2008-02-21 / Community
Motorcycle haven is subject of winning documentary
The Rock Store has been known as a motorcycle Mecca for decades, but the quaint mom-and-pop pit stop in the heart of the Santa Monica Mountains is about to become an even bigger tourist attraction with the release of a new documentary film.
Christopher Leps, a veteran stuntman turned filmmaker, finished producing "Ed & Vern's Rock Store" last September. He has since taken the show on the road, and of the eight film festivals it has entered, the 42-minute flick has been named Best Documentary three times.
The first award was garnered at "Gone with the Filmfest" in Fillmore, followed by two more awards in Arizona and New York. Leps said he expects to enter the film in several more festivals this year.
The film documents the history of the rural Agoura motorcycle hangout and its longtime owners Ed and Vern Savko. Originally built in 1909 as a stagecoach stop between Calabasas and Camarillo, the Rock Store underwent several incarnations before it was purchased by the Savkos in 1961.
It has since become a popular weekend destination for motorcycle riders throughout the region, Leps said.
"(The Rock Store) is not just about the motorcycles," the 36-year-old filmmaker said. "It's about the community. Members of Hells Angels talk to guys who are lawyers and doctors. Then Jay Leno pulls up. It's a gathering place that pulls everyone together."
Leno shares his Rock Store experiences in the film, as does Chad McQueen, who recounts the many trips he and his late father, actor Steve McQueen, made to the store.

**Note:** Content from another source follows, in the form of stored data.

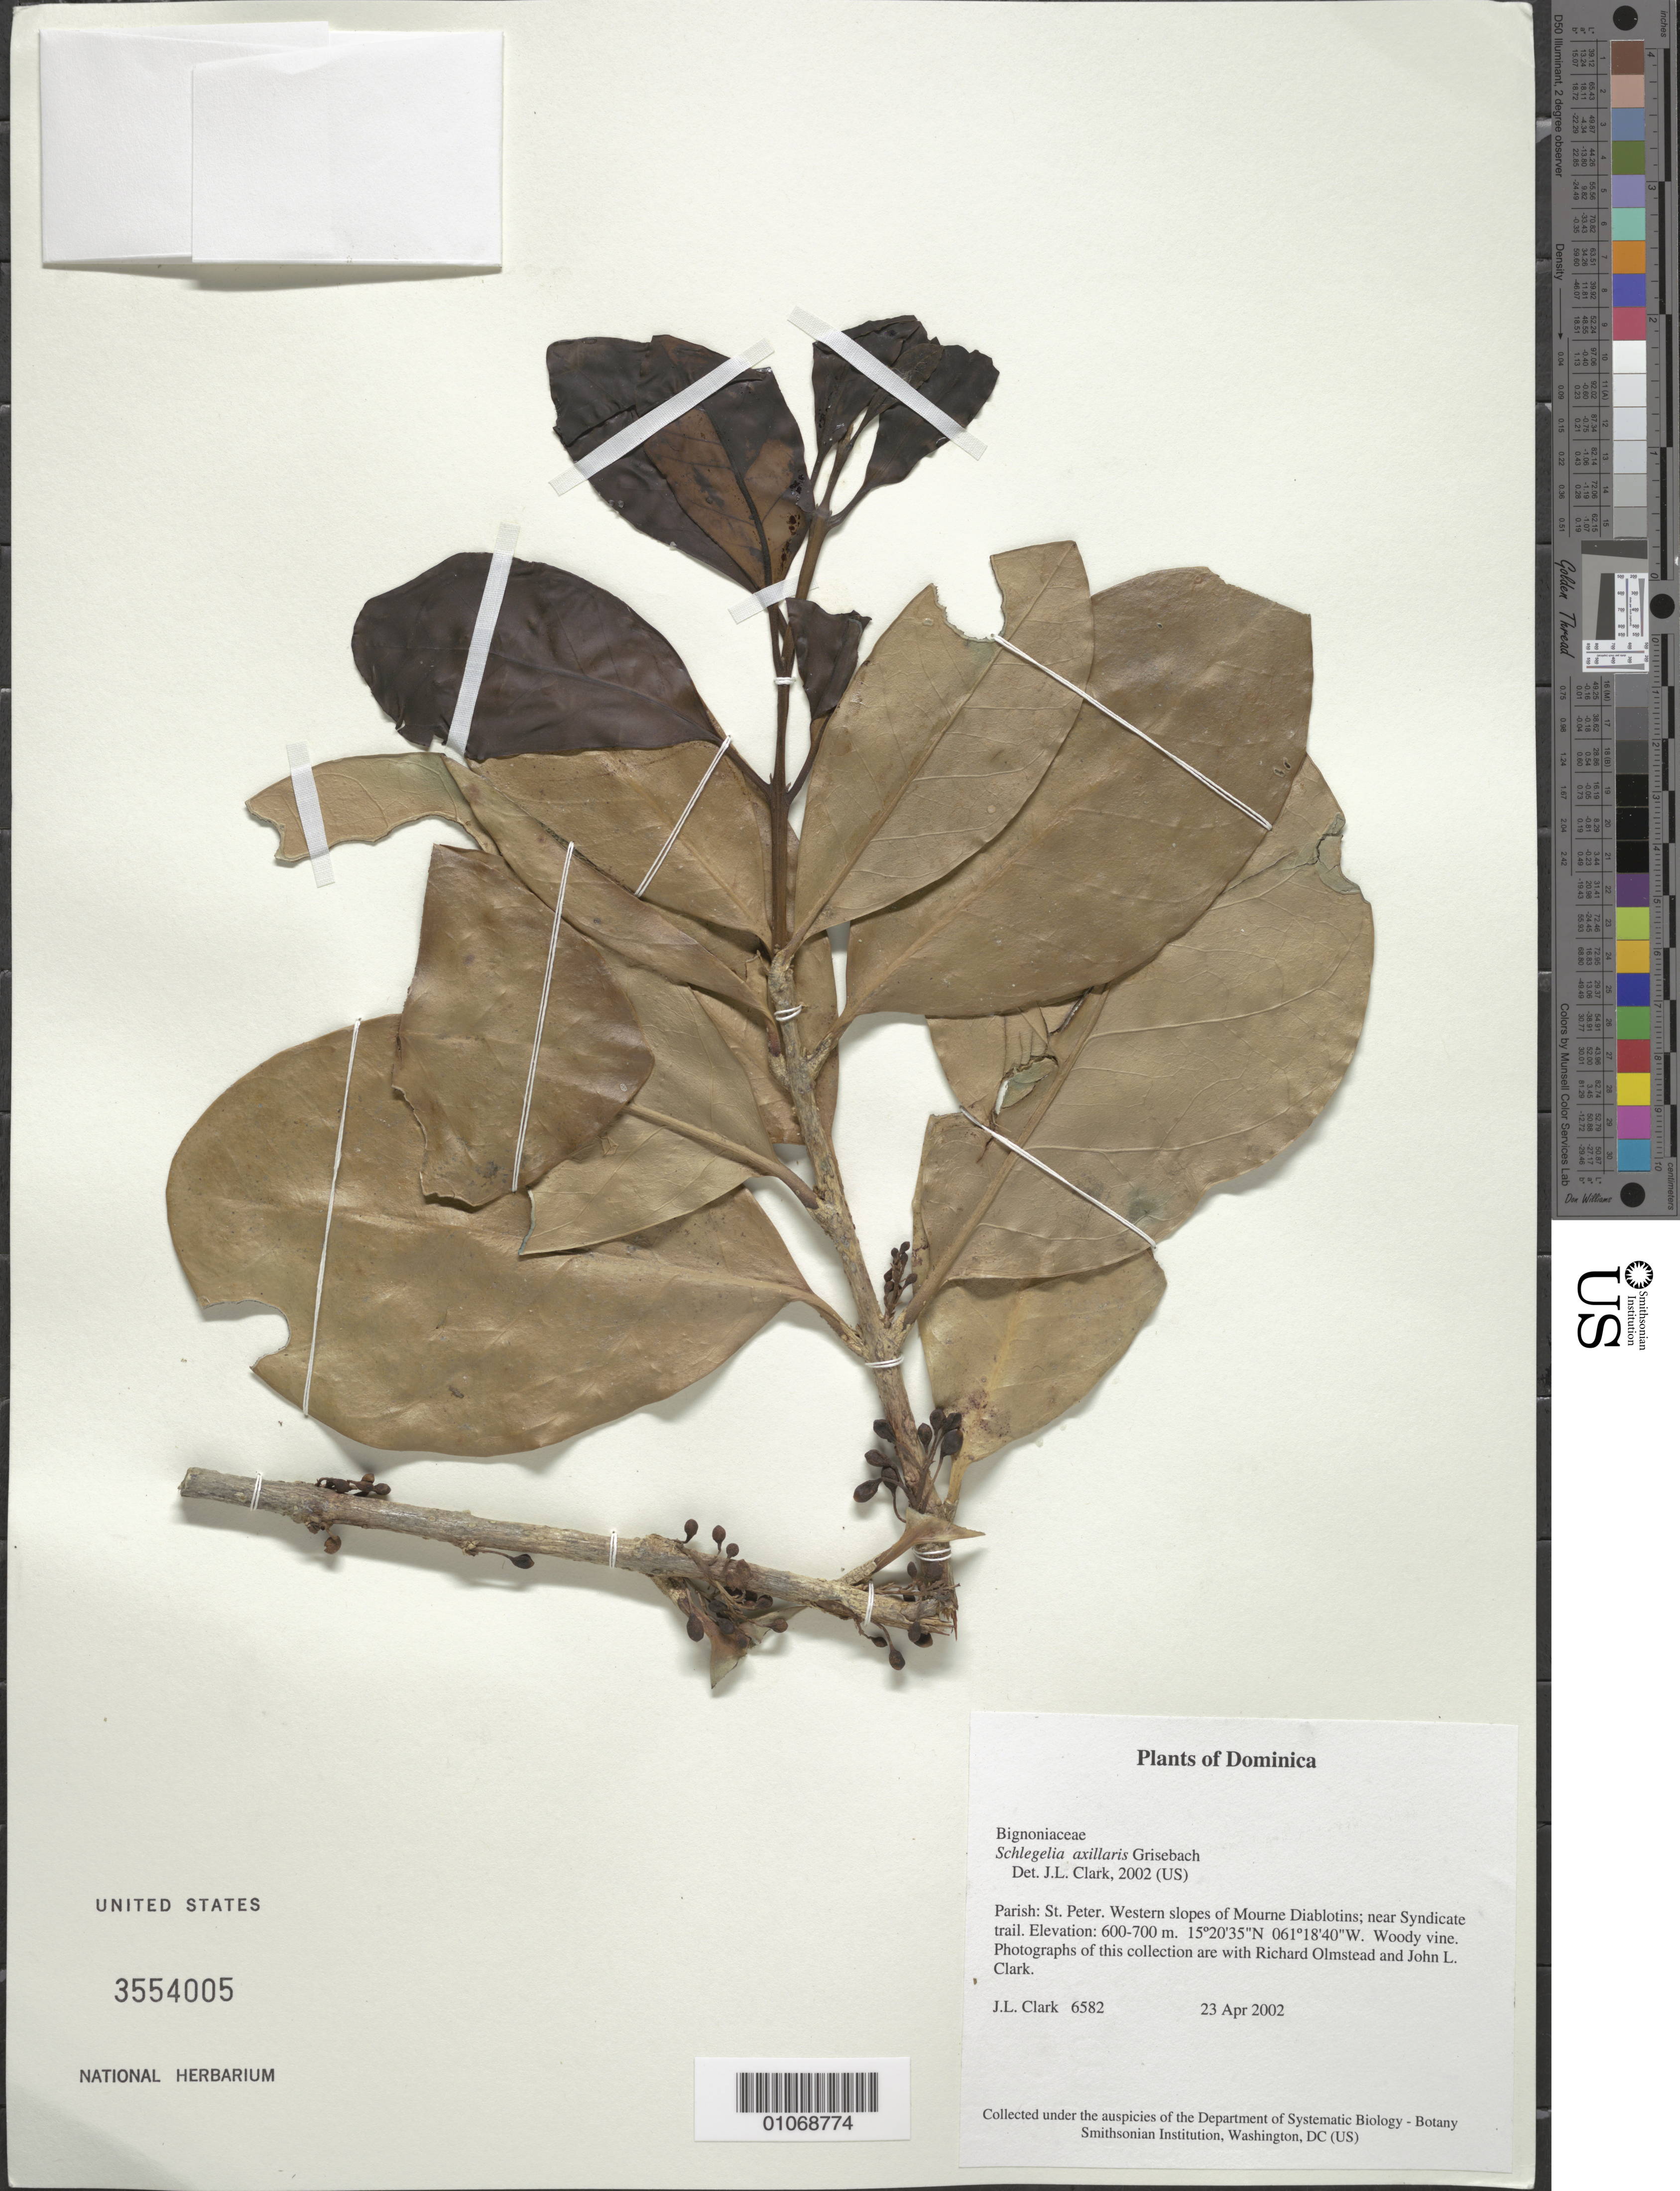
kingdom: Plantae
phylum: Tracheophyta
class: Magnoliopsida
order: Lamiales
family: Schlegeliaceae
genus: Schlegelia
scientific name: Schlegelia axillaris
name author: Griseb.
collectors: J. L. Clark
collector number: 6582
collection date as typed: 23 Apr 2002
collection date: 2002-04-23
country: Dominica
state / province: St. Peter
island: Dominica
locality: Western slopes of Mourne Diablotins, near Syndicate trail.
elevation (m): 600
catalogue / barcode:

Other celebrities who've visited include Matt LeBlanc of "Friends" fame, actor Ewan McGregor- even Gov. Arnold Schwarzenegger, who sometimes stops by when taking a break from his duties in Sacramento.
"We went from nothing to being known internationally," Ed Savko said. "We have people come from all over the world to visit the Rock Store."

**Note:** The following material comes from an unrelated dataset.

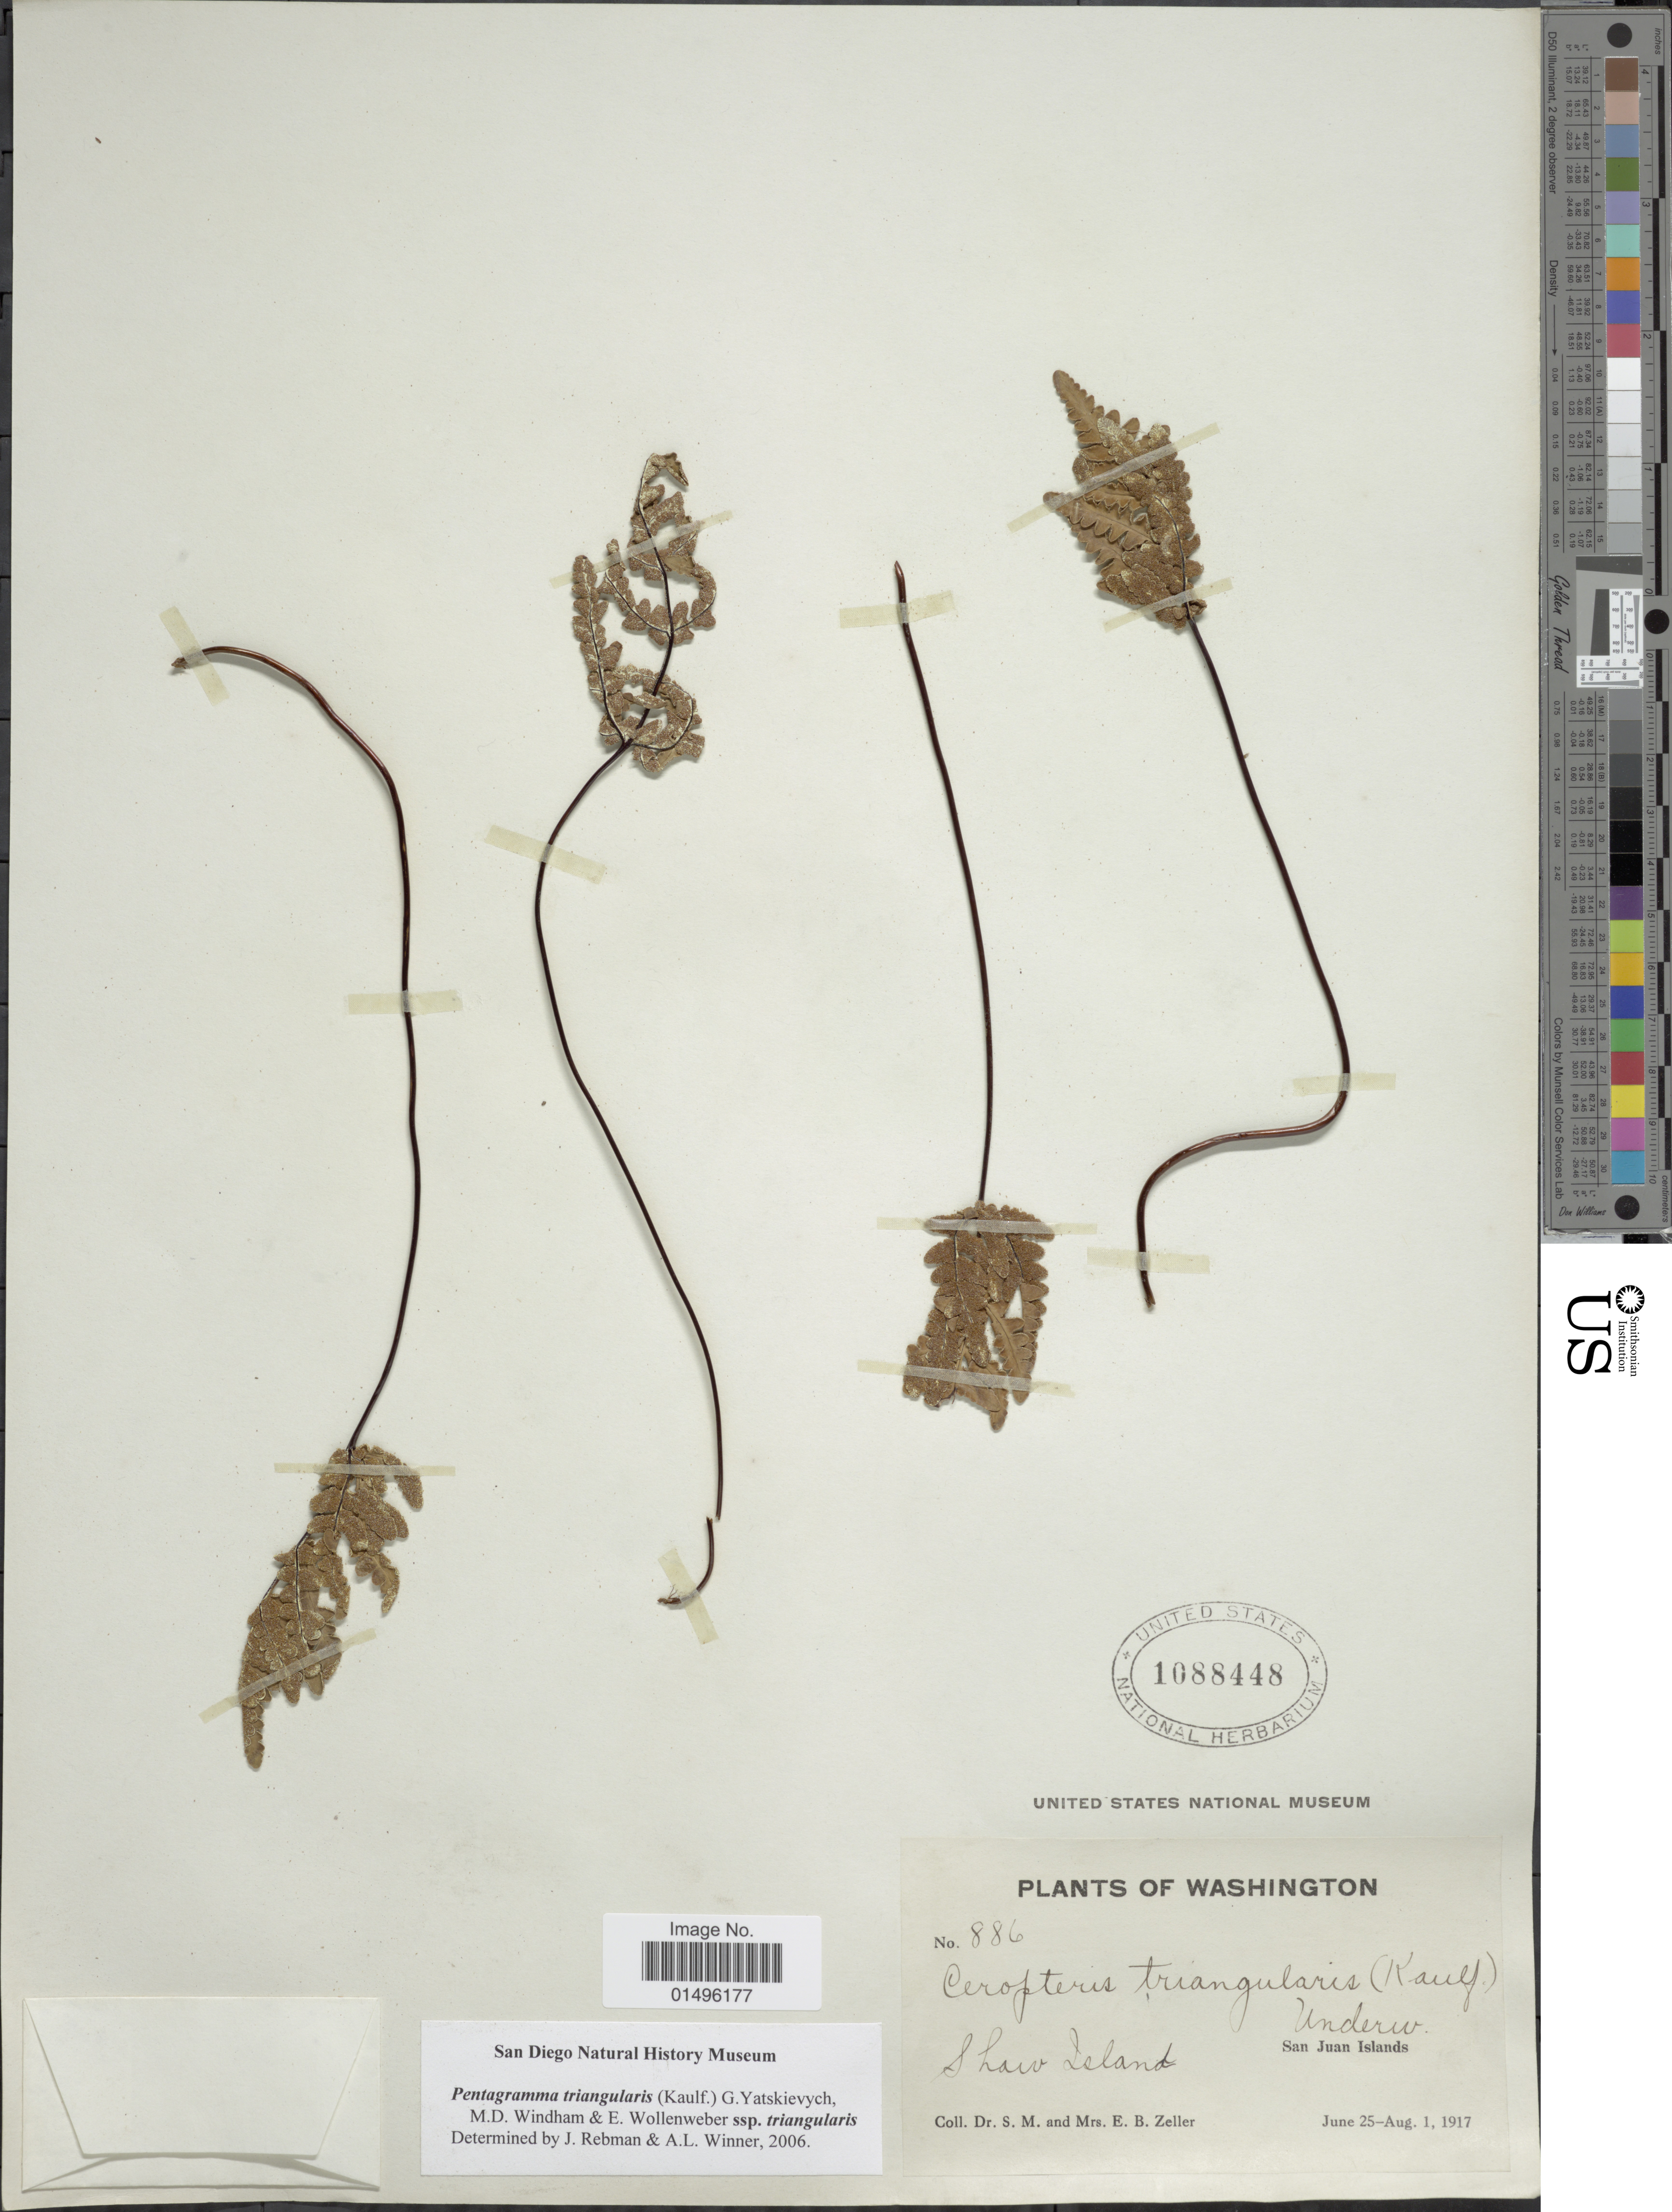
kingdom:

The common bond between regular folks and star-studded bikers is the machine they ride. Whether a shiny new Harley-Davidson, a vintage caf racer or a fasterthangreased-lighting Japanese crotch rocket, the motorcycles are the real stars of the show.
But there's something more intangible that keeps patrons connected.
Leps said his film is about the "magic of culture . . . the Sunday drive culture in America." Riding motorcycles, after all, is more about the journey than the destination. The Rock Store has managed to keep that culture alive, he said.
The idea for the documentary was hatched while Leps was shooting a motorcycle sequence for another movie on Mulholland Highway.
At first he was wary of the hundreds of motorcycles parked in front of the store. He imagined that he might accidentally knock them over like dominoes and that angry bikers would come streaming out of the restaurant ready for a brawl.
Nothing could have been further from the truth. He said the patrons turned out to be exceptionally friendly, funny and downright "cool."
Leps said he's proud of his first documentary, especially since he's a self-taught filmmaker.
"I just starting shooting my own stuff," he said. "I remembered what it was like to shoot and edit and tell a story as a kid. Some of the best film school advice you can get is from watching movies."
Leps expects to have a DVD of "Ed & Vern's Rock Store" available soon. He's also hoping the product will be able to air on the Travel Channel.
"It's been a great journey," he said.
The film is narrated by Peter Cullin and produced by Alex Manifin and Joe Bacarro.